I worried some, but I knew that any kid who has been home with his mother his first year would be distressed when abandoned to share toys with nine other droolers and a couple of strange adults. Plus, for me, something unexpected had happened: Solomon's 11 hours a week of day care had become joy served on a chocolate platter.

Uncertain at first, I'd squandered my freedom with the likes of grocery shopping and cleaning. But soon I began planning a new business, scheduling networking lunches and even working out. Driving to an appointment, I'd look in my rear-view mirror to check on Solomon in his car seat -- and be surprised to find myself alone, in daylight hours, for the first time in a year. I was free!

The second month, I noticed my normally happy-go-lucky child never smiled or laughed at day care.
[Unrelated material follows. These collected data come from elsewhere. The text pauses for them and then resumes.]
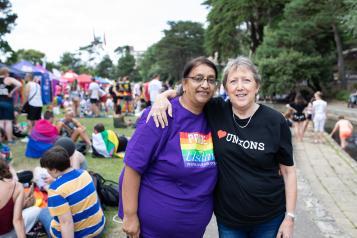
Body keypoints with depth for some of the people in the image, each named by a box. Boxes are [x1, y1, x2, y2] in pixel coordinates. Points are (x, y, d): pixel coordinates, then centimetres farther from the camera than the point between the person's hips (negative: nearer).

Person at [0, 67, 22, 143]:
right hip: (7, 102, -5)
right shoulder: (9, 79, -8)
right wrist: (12, 92, -13)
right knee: (8, 121, 1)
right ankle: (9, 139, 4)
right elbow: (19, 85, -23)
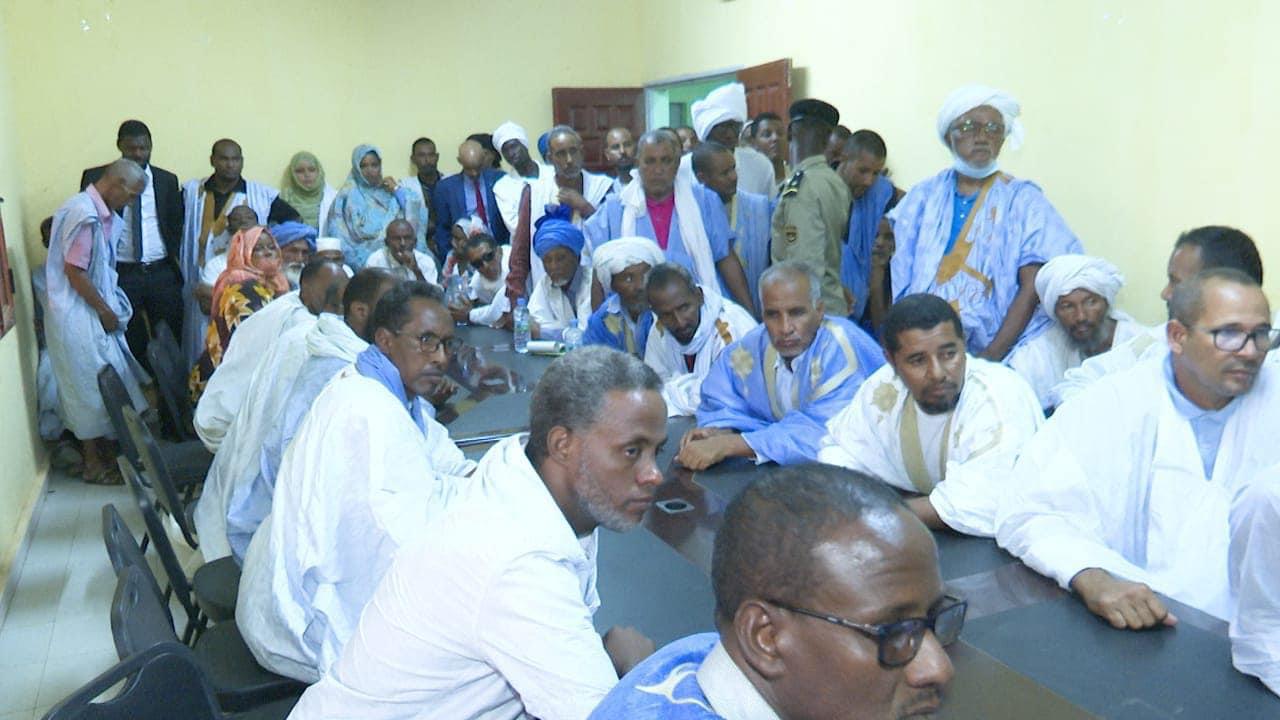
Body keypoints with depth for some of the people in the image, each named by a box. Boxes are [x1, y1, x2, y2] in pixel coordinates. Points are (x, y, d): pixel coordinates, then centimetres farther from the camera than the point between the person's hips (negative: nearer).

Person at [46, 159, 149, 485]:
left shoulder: (101, 213, 9)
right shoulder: (84, 213, -20)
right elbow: (74, 270, -21)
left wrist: (111, 307, 8)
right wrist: (105, 311, -14)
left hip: (93, 313, 9)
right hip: (78, 316, -9)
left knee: (98, 385, 15)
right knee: (92, 387, 0)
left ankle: (101, 452, 27)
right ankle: (94, 465, 11)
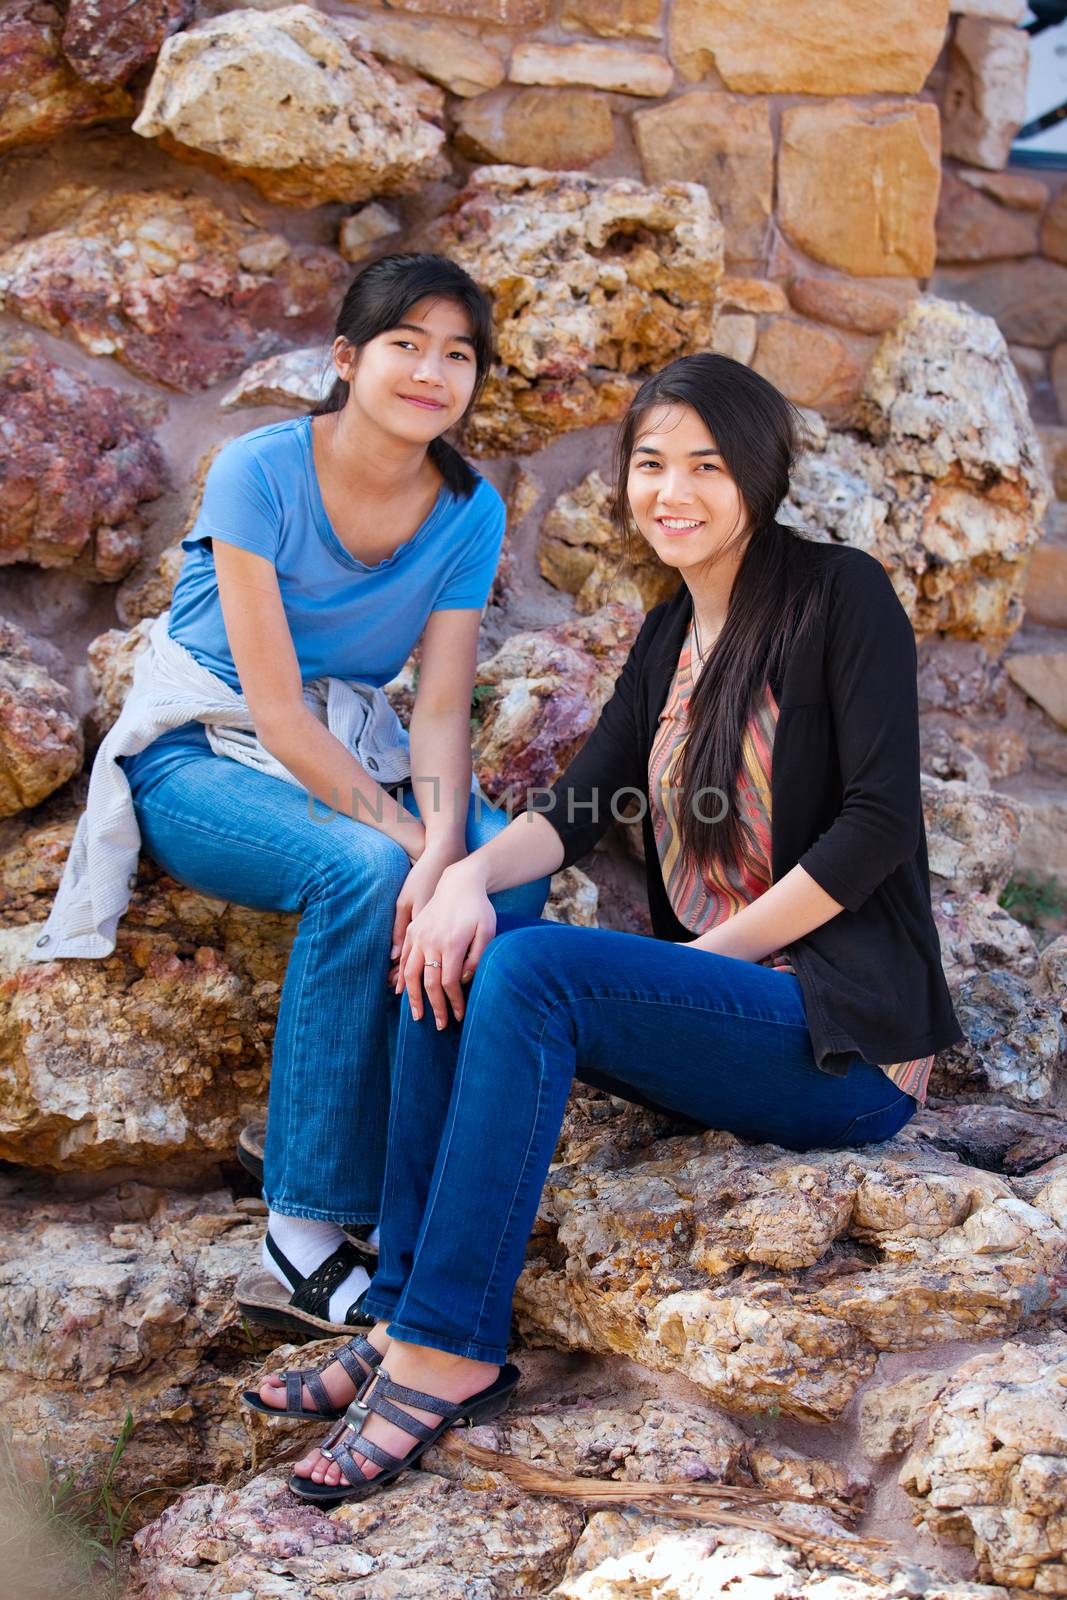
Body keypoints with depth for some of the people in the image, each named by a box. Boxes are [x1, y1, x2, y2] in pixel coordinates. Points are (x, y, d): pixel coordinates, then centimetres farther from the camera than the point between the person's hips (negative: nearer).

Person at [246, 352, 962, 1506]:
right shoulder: (670, 637, 16)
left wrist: (712, 954, -15)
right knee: (450, 955, -10)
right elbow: (578, 809, 6)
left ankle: (448, 1349, -23)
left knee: (533, 966, -27)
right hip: (714, 1015, 7)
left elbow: (877, 824, -14)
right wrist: (473, 872, -15)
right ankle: (404, 1316, -12)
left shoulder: (842, 596, -5)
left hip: (847, 1038, -7)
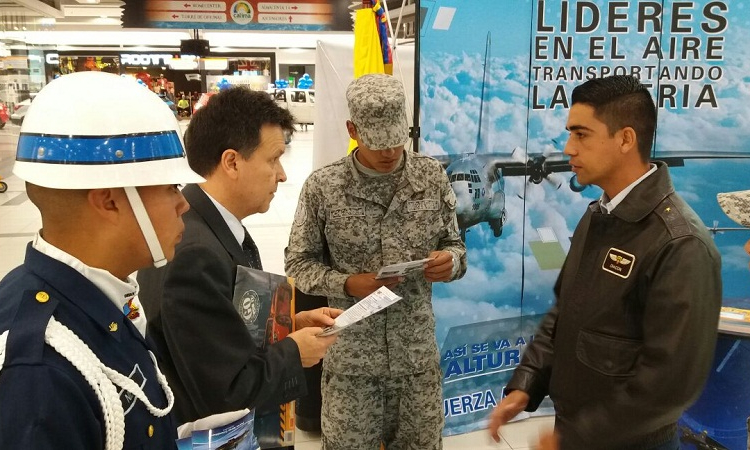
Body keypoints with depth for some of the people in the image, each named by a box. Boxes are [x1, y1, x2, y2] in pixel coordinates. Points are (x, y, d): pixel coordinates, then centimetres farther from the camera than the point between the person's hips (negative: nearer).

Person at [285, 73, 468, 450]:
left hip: (418, 354, 2)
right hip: (350, 358, -2)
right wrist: (348, 284, -18)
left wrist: (451, 260, -16)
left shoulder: (432, 176, -2)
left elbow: (454, 245, 7)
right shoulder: (323, 186, -9)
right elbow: (298, 263, -1)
Arriving early one afternoon, I secretly watched Solomon toy with a yellow school bus in the middle of the room, then push it aside with a burst of tears.

Terrified, I went to my husband. "Solomon's depressed."

Ayo stopped checking his e-mail and looked at me. A Nigerian immigrant who finally achieved U.S. citizenship after two decades, he is rarely bothered by things that make me fret. Although he wants the best for Solomon, a sad moment at day care is less of a crisis than, say, deportation.

"He's 15 months old. He is not depressed," Ayo said.

"Call it what you want," I said, "but he's not happy. What's the point of using day care to help him verbalize when all he wants to do is slit his wrists?"

Ayo glared at me.

"You know what I mean," I said.

Eventually, Solomon developed an unyielding cold and an occasional fever. We avoided day care and tried to figure out our next steps. I didn't bemoan staying home, despite feeling once more like my brain and Ivy League degree were collecting dust. My mother had stayed home for 14 years. True, I no longer had time to seek investors for my film production company, but at least my son was giggling again. We'd play the keyboard, read, sing; he was bright-eyed and safe. Still, I worried that being with me, a mother who implicitly understood him, meant Solomon wouldn't feel obligated to talk. I needed another option.

"He should be around bigger kids," I said to Ayo after seeing our son squeal with glee around his older cousins one weekend. "There's a bunch of babies there. He's active -- that place is so confining. And those women aren't very stimulating."

Those women evidently didn't find Solomon very stimulating, either. I had kept him home for two weeks before someone called to ask about him. The call came on the day the check was due for the next month. We never sent him back.

Ultimately, being housebound with a silent tot did make me go a little bonkers. I picked fights with my husband over small things, such as getting home from work 15 minutes later than he promised. Once, when Solomon woke up prematurely from his afternoon nap, he cried in his crib for more than an hour -- until Ayo returned at the end of his day and rescued him -- while I sipped chamomile tea and surfed celebrity gossip Web sites in another room.

We did find a day-care center full of older kids a few weeks later. It's not in our neighborhood, and I don't think the hallway rug is clean enough, but the staff appears eager, and the activities are fun. Solomon and I have been visiting; he seems to like it. I'll fully breathe a sigh of relief once I know he's adjusted and thriving -- and once he finally says, "Mama."

"Don't worry," my mother says. "Boys are slow." Still, I know the frustration of being unable to express yourself and would never want that for my child. I just pray that as he finds his voice, I can reclaim my own, too.